### WORK ORDER:
The number of lines in the records that include "project" is all you should give.

### THE DATA:

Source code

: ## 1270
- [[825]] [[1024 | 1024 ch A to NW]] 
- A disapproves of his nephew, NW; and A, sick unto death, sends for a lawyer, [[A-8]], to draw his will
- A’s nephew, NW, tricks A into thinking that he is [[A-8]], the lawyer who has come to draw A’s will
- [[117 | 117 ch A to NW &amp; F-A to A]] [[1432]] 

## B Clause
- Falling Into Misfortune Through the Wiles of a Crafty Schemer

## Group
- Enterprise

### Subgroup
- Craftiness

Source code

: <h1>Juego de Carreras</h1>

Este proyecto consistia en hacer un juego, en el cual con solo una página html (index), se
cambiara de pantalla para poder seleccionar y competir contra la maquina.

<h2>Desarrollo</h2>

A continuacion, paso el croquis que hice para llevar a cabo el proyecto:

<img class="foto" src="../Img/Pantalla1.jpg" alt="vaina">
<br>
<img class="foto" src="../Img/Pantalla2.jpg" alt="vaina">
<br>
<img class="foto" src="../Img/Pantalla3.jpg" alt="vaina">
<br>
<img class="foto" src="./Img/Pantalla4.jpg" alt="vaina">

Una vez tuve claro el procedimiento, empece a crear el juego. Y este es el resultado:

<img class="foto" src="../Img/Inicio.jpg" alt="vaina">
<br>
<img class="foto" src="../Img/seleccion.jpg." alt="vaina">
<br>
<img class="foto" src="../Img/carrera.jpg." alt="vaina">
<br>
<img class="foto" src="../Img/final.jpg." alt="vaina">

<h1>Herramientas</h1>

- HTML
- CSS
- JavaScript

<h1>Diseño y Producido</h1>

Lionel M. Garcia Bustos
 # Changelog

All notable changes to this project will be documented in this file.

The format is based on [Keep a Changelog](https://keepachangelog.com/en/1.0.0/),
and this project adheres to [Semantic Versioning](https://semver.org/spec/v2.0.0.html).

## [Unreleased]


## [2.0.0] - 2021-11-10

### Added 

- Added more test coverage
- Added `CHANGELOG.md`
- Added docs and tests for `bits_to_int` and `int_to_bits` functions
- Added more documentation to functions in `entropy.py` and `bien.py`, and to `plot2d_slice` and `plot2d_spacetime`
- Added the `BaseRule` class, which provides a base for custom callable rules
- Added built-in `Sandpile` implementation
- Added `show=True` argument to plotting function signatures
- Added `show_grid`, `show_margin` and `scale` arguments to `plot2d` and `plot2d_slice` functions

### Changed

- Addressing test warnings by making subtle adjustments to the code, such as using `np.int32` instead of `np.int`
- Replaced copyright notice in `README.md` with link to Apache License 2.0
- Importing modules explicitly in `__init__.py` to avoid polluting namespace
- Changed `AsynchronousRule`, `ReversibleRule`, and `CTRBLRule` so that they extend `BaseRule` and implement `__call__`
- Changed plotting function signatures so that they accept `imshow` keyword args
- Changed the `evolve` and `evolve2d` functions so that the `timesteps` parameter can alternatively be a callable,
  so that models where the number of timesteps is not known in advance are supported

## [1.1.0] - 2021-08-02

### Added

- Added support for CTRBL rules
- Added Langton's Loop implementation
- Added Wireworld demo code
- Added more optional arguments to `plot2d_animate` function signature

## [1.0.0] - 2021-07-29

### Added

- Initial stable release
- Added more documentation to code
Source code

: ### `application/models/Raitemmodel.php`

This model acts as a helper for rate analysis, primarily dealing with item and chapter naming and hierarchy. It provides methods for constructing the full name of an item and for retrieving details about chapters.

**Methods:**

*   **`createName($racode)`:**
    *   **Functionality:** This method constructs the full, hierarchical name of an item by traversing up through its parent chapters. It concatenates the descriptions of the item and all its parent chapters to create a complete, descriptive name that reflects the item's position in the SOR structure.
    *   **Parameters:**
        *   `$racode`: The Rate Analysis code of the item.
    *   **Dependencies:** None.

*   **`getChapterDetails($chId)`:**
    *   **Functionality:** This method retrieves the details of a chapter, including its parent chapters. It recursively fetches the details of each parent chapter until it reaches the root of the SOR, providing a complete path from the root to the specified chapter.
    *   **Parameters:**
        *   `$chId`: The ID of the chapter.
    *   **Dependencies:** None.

### EXERCISE ANSWER:
2